### Consigne
Relevez, dans l'extrait ci-dessous sur la réussite, tous les statuts que, selon lui, plus personne ne veut occuper.

### Extrait du texte

AGORA:C’EST QUOI RÉUSSIR : ÉLOGE À LA « NORMALITÉ »
Nous sommes dans un siècle où tout le monde joue au patron ; personne ne veut plus être employé modèle, apprenti, stagiaire.
Chacun se considère comme une espèce rare voire unique qui ne saurait être comparée à personne d’autre.
NOUS SOMMES TOUS DES BOSS ET DES BOSS LADYS
Les hommes ne veulent plus juste être l’ami de longue date, le père aimant et responsable : ils veulent être le « meilleur coup » d’une flopée de filles que leur envie forcément leur entourage qu’ils dépassent en tout.
Éternels garçons, ils s’organisent à faire du nombre de casiers de bières ou de bouteilles de vin qu’ils consomment chaque fin de semaine un mètre-étalon d’une grandeur factice et ridicule.
Les femmes se vantent de n’avoir aucune copine de confiance, de ne se plier à aucune règle de personne tout en exigeant d’être mariées à des hommes parmi les plus charismatiques.

### Données fournies
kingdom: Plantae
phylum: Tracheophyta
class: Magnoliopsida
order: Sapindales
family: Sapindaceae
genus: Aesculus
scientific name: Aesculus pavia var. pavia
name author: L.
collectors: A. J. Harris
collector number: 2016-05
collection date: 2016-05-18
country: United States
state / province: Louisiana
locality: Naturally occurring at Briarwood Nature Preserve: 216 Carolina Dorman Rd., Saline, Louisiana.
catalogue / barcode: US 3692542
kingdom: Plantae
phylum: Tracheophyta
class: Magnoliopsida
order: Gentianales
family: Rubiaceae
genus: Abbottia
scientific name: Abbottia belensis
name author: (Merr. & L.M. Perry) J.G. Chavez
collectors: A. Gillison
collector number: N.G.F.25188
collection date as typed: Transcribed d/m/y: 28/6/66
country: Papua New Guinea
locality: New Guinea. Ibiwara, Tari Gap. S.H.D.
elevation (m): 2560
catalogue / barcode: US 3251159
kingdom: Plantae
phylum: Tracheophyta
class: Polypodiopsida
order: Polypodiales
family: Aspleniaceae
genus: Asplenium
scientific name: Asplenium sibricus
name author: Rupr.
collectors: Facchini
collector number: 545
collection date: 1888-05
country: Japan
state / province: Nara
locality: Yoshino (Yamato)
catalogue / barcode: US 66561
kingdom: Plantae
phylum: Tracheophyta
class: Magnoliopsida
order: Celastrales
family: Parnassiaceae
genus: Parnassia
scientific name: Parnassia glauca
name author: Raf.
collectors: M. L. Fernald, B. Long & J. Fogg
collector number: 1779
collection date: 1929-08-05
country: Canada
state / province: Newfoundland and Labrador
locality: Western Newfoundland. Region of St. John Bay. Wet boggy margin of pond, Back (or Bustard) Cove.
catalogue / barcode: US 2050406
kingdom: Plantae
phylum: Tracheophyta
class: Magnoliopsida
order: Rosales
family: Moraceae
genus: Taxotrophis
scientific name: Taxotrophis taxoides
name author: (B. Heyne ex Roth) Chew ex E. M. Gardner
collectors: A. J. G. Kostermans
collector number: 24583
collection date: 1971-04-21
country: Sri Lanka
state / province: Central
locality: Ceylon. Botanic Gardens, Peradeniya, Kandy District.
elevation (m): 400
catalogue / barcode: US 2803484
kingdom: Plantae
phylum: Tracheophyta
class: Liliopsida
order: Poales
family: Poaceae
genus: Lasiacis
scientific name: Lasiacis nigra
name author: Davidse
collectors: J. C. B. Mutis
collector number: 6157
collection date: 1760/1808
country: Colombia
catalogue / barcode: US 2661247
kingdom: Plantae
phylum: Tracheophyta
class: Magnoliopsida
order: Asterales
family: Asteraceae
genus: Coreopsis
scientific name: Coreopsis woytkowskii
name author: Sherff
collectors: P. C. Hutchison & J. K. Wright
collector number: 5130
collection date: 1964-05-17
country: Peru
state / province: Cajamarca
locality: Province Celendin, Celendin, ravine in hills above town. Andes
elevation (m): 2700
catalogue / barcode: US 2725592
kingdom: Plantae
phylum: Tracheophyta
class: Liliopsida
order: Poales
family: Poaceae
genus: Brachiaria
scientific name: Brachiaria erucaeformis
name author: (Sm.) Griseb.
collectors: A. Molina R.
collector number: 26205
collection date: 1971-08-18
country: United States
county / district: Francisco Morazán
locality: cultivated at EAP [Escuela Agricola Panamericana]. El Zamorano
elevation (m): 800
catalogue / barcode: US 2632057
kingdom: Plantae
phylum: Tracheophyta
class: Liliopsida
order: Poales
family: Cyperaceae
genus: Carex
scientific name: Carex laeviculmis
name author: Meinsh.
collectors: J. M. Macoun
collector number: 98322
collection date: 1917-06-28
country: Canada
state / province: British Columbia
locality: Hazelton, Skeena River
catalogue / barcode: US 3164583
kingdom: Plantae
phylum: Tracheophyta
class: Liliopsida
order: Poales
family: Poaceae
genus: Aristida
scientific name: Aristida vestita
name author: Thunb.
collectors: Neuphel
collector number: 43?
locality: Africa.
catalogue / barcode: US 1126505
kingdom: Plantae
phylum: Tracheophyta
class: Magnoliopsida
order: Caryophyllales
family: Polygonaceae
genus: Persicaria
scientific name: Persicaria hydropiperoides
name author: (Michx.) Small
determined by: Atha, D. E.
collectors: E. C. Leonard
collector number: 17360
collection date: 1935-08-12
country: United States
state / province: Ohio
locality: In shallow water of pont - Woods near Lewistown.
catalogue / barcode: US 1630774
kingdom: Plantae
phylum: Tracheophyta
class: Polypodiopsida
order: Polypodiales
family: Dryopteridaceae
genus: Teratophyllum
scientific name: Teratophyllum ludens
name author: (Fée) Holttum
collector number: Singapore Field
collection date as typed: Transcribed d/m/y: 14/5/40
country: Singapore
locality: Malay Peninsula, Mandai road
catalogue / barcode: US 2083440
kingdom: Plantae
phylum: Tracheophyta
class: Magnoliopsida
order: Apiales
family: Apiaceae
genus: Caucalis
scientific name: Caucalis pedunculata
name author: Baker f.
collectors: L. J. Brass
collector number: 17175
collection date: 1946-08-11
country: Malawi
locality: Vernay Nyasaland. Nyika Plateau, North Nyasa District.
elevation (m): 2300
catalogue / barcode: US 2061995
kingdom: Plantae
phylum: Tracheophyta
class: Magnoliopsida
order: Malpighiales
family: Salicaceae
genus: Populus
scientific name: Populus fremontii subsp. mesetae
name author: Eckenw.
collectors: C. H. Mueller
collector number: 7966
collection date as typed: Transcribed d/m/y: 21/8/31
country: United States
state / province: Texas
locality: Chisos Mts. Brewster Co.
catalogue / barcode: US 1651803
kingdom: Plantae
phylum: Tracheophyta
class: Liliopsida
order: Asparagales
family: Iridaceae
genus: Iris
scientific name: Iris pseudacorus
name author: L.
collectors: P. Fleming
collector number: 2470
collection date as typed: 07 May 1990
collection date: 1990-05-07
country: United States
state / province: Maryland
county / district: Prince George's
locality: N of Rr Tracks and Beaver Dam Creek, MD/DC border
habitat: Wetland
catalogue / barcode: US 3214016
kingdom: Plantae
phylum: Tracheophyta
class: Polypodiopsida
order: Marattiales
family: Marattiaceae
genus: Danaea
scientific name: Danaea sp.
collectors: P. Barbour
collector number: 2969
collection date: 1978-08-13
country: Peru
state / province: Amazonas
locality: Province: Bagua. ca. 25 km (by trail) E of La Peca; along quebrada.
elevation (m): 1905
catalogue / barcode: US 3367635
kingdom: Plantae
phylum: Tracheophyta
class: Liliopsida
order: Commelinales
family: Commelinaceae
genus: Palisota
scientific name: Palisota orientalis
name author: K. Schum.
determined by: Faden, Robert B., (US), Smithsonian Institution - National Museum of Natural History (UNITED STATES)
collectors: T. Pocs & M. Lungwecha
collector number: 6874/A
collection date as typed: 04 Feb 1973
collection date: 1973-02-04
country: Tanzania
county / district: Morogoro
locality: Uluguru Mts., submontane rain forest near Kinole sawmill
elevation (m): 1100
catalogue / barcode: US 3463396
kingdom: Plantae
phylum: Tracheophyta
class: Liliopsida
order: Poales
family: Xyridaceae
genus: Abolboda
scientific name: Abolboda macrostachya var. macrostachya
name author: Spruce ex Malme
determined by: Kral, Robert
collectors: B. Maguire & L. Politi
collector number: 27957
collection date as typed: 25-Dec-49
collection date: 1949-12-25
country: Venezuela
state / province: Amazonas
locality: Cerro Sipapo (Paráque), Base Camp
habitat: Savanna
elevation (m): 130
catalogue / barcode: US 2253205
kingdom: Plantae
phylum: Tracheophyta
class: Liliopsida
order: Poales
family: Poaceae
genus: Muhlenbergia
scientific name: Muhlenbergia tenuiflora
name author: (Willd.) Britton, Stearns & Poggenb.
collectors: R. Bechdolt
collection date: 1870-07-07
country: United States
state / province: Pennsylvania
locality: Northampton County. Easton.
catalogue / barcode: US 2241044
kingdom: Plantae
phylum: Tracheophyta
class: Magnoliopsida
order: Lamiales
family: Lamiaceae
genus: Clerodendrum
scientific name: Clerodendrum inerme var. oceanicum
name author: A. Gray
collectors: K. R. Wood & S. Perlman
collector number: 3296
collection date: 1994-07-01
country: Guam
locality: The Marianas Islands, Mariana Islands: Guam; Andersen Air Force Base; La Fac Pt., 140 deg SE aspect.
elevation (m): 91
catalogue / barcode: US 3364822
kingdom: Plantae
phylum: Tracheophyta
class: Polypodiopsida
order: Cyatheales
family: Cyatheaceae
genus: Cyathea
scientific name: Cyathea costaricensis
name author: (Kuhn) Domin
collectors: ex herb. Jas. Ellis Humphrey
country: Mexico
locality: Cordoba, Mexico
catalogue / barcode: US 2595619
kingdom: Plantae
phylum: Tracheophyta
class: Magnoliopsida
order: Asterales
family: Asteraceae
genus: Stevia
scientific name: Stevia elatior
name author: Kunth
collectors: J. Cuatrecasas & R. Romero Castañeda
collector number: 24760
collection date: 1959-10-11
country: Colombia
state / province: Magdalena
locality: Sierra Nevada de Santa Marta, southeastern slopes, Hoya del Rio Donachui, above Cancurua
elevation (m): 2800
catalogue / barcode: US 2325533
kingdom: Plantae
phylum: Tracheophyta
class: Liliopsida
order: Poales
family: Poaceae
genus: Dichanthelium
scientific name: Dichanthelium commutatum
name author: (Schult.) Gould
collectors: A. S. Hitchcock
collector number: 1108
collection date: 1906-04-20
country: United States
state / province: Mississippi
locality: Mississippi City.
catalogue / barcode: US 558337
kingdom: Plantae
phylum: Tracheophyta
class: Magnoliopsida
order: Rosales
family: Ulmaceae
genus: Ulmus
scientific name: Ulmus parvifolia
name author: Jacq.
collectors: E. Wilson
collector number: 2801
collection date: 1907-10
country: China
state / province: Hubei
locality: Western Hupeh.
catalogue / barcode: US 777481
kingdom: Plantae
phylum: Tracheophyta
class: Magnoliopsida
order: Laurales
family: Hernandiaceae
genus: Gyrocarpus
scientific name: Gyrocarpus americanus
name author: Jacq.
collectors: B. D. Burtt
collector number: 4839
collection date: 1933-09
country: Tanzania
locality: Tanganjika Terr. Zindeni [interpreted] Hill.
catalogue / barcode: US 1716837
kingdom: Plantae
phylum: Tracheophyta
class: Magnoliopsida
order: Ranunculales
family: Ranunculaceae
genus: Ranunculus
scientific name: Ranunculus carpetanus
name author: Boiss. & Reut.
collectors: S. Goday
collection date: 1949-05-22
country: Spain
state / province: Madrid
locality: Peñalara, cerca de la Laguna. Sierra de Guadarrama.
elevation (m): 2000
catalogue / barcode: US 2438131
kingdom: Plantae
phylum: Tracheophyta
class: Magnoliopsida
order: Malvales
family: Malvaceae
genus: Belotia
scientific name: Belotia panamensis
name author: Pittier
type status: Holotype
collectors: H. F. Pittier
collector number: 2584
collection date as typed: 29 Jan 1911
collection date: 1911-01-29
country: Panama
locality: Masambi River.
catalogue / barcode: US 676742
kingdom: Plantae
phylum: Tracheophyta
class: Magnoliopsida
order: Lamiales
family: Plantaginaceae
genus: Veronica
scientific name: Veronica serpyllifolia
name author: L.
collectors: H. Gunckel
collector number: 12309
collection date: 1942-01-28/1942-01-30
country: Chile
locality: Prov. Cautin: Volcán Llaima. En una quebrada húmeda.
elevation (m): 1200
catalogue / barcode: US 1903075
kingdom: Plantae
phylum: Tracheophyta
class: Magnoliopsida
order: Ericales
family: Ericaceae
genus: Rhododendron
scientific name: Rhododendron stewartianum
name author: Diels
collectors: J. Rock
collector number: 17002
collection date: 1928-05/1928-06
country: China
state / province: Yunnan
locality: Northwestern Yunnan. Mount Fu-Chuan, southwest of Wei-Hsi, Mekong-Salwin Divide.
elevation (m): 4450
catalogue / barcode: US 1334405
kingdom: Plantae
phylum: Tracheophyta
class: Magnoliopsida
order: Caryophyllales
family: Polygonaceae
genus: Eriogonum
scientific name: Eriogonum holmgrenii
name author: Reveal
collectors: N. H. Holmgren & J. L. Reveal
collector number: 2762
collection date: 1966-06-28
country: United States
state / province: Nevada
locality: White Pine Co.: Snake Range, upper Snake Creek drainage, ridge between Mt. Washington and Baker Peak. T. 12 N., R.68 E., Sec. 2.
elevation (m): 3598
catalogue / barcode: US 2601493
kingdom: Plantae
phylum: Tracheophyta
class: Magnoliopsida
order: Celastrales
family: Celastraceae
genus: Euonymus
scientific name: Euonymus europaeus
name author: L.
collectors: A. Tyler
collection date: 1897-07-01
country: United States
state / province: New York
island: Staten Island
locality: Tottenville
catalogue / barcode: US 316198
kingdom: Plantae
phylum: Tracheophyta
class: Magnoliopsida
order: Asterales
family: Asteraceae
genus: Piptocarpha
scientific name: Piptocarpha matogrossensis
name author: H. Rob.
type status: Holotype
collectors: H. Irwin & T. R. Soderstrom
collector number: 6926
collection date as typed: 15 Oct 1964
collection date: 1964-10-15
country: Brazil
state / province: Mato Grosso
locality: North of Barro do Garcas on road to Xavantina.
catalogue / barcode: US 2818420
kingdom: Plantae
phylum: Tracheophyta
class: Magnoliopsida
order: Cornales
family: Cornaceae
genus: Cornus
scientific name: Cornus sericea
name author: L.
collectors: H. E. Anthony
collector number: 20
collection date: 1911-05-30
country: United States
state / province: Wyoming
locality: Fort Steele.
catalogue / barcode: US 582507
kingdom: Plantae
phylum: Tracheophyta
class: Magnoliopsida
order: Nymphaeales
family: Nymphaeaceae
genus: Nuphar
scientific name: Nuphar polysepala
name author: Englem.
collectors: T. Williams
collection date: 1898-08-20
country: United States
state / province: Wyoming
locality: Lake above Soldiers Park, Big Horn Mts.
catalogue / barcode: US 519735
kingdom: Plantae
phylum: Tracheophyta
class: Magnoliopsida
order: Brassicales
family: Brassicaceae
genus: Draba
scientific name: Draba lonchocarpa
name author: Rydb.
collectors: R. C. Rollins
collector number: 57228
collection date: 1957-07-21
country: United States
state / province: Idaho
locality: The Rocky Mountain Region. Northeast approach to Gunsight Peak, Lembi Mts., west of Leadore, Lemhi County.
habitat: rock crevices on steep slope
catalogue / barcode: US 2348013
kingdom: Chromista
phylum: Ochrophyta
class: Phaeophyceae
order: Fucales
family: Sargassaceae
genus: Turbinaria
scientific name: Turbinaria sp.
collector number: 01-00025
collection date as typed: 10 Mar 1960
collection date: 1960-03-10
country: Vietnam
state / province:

### Réponse rédigée
employé modèle, apprenti, stagiaire